1Palavras de Qohélet, filho de David, rei em Jerusalém.
2Ilusão das ilusões – disse Qohélet – ilusão das ilusões: tudo é ilusão.
3Que proveito pode tirar o homem de todo o esforço que faz debaixo do Sol?
4Uma geração passa, outra vem; e a terra permanece sempre.

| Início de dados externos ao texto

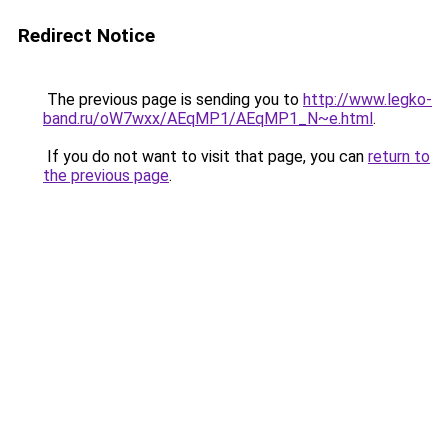
Redirect Notice
The previous page is sending you to
http://www.legko-
band.ru/oW7wxx/AEqMP1/AEqMP1_N~e.html
.
If you do not want to visit that page, you can
return to
the previous page
.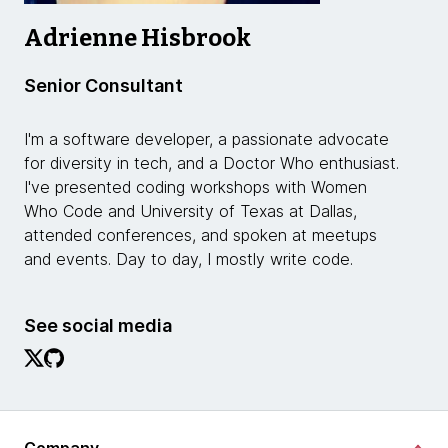
Adrienne Hisbrook
Senior Consultant
I'm a software developer, a passionate advocate
for diversity in tech, and a Doctor Who enthusiast.
I've presented coding workshops with Women
Who Code and University of Texas at Dallas,
attended conferences, and spoken at meetups
and events. Day to day, I mostly write code.
See social media
Company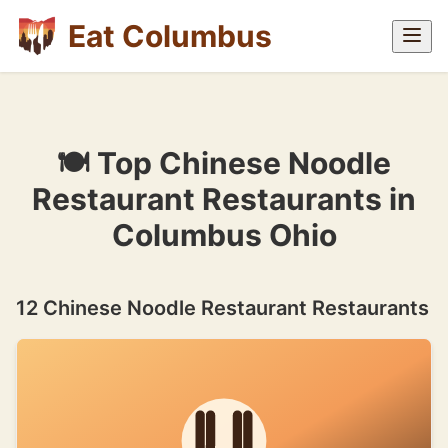
Eat Columbus
🍽 Top Chinese Noodle
Restaurant Restaurants in
Columbus Ohio
12 Chinese Noodle Restaurant Restaurants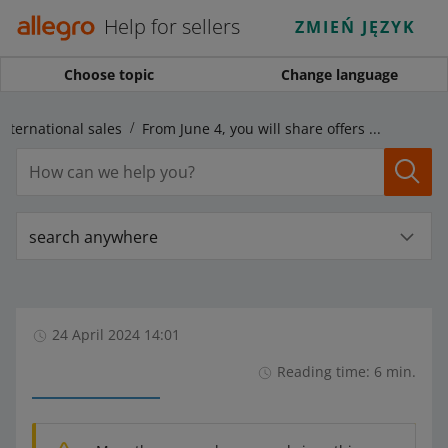
Help for sellers
ZMIEŃ JĘZYK
Choose topic
Change language
International sales
From June 4, you will share offers in foreign marketplaces more easily
search anywhere
24 April 2024 14:01
Reading time: 6 min.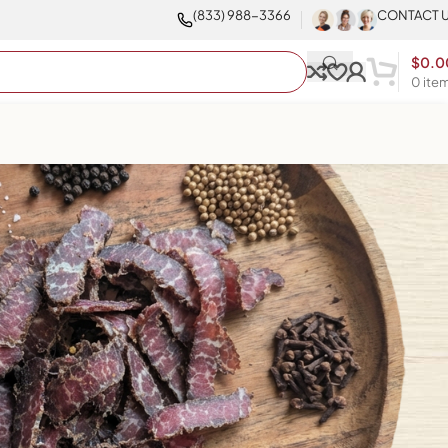
(833) 988-3366
CONTACT 
$
0.0
0
ite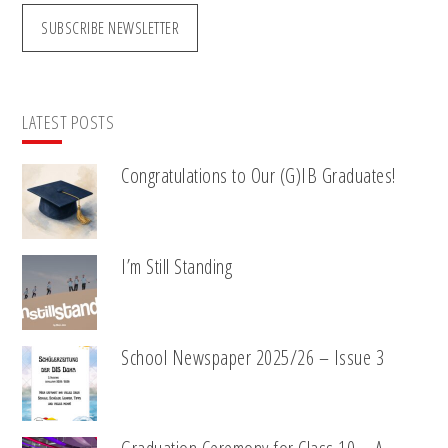
SUBSCRIBE NEWSLETTER
LATEST POSTS
Congratulations to Our (G)IB Graduates!
I’m Still Standing
School Newspaper 2025/26 – Issue 3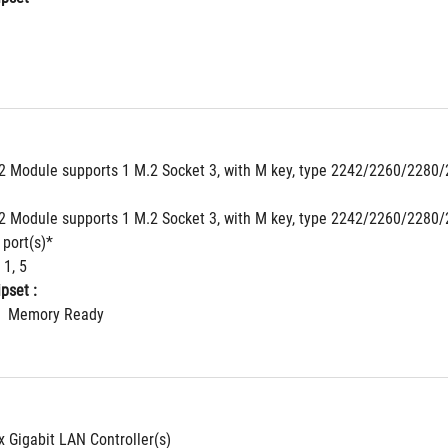
 Module supports 1 M.2 Socket 3, with M key, type 2242/2260/2280/2
 Module supports 1 M.2 Socket 3, with M key, type 2242/2260/2280/2
 port(s)*
 1, 5
pset : 
  Memory Ready
 x Gigabit LAN Controller(s)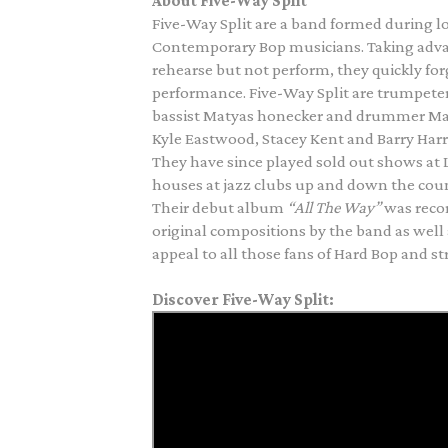
About Five-Way Split
Five-Way Split are a band formed during l
Contemporary Bop musicians. Taking adva
rehearse but not perform, they quickly f
performance.
Five-Way Split are trumpeter
bassist Matyas honecker and drummer Matt
Kyle Eastwood, Stacey Kent and Barry Harri
They have since played sold out shows at L
houses at jazz clubs up and down the coun
Their debut album
“All The Way”
was reco
original compositions by the band as well a
appeal to all those fans of Hard Bop and 
Discover Five-Way Split: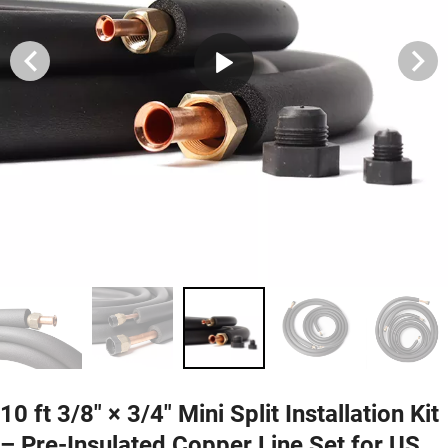
10 ft 3/8″ × 3/4″ Mini Split Installation Kit
– Pre-Insulated Copper Line Set for US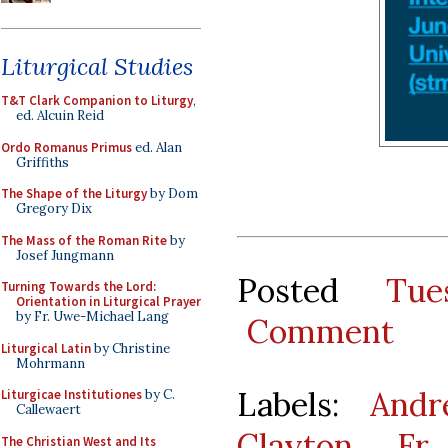
Liturgical Studies
T&T Clark Companion to Liturgy
,
ed. Alcuin Reid
Ordo Romanus Primus
ed. Alan
Griffiths
The Shape of the Liturgy
by Dom
Gregory Dix
The Mass of the Roman Rite
by
Josef Jungmann
Posted
Tue
Turning Towards the Lord:
Orientation in Liturgical Prayer
by Fr. Uwe-Michael Lang
Comment
Liturgical Latin
by Christine
Mohrmann
Labels:
Andr
Liturgicae Institutiones
by C.
Callewaert
Clayton
,
Fr
The Christian West and Its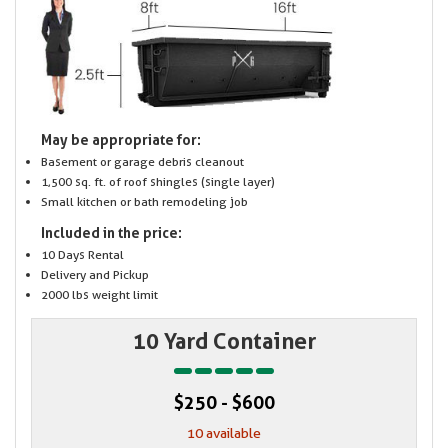
May be appropriate for:
Basement or garage debris cleanout
1,500 sq. ft. of roof shingles (single layer)
Small kitchen or bath remodeling job
Included in the price:
10 Days Rental
Delivery and Pickup
2000 lbs weight limit
10 Yard Container
$250 - $600
10 available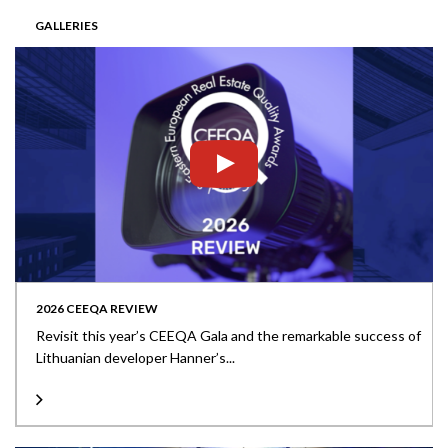
GALLERIES
2026 CEEQA REVIEW
Revisit this year’s CEEQA Gala and the remarkable success of
Lithuanian developer Hanner’s...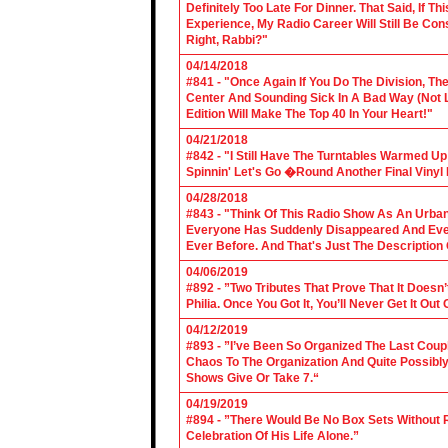
Definitely Too Late For Dinner. That Said, If 
Experience, My Radio Career Will Still Be Con
Right, Rabbi?"
04/14/2018
#841 - "Once Again If You Do The Division, The
Center And Sounding Sick In A Bad Way (Not Lik
Edition Will Make The Top 40 In Your Heart!"
04/21/2018
#842 - "I Still Have The Turntables Warmed U
Spinnin' Let's Go �Round Another Final Vinyl 
04/28/2018
#843 - "Think Of This Radio Show As An Urban
Everyone Has Suddenly Disappeared And Even 
Ever Before. And That's Just The Description
04/06/2019
#892 - ”Two Tributes That Prove That It Does
Philia. Once You Got It, You’ll Never Get It Ou
04/12/2019
#893 - ”I’ve Been So Organized The Last Coup
Chaos To The Organization And Quite Possibl
Shows Give Or Take 7.“
04/19/2019
#894 - ”There Would Be No Box Sets Without 
Celebration Of His Life Alone.”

5O Sol nasce e o Sol põe-se e visa o ponto donde volta a despontar.
6O vento vai em direcção ao sul, depois ruma ao norte; e gira, torna a girar e passa, e recomeça as suas idas e vindas.
7Todos os rios correm para o mar, e o mar não se enche. Para onde sempre correram, continuam os rios a correr.
8Todas as palavras estão gastas, o homem não consegue já dizê-las. A vista não se sacia com o que vê, nem o ouvido se contenta com o que ouve.
9Aquilo que foi é aquilo que será; aquilo que foi feito, há-de voltar a fazer-se: e nada há de novo debaixo do Sol!
10Se de alguma coisa alguém diz: «Eis aí algo de novo!», ela já existia nas eras que nos precederam.
11Não há memória das coisas antigas; e também não haverá memória do que há-de suceder depois; nem ficará disso memória entre aqueles que hão-de vir mais tarde.
12Eu, Qohélet, fui rei de Israel, em Jerusalém,
13apliquei o meu espírito a estudar e a explorar, pela sabedoria, todas as coisas que sucedem debaixo do céu. É uma tarefa ingrata que Deus deu aos homens e os oprime.
14Vi tudo o que se faz debaixo do Sol e achei que tudo é ilusão e correr atrás do vento.
15O que é torto não se pode endireitar e o que é falho não se pode completar.
16Disse no meu coração: «Eu reuni e acumulei em sabedoria mais do que todos os que, antes de mim, governaram Jerusalém, e o meu coração penetrou muito profundamente na sabedoria e no conhecimento.»
17Apliquei, igualmente, o meu coração a conhecer a sabedoria, a loucura e a insensatez; e reconheci que também isto é correr atrás do vento.
18Porque na muita sabedoria há muita arrelia, e o que aumenta o conhecimento, aumenta o sofrimento.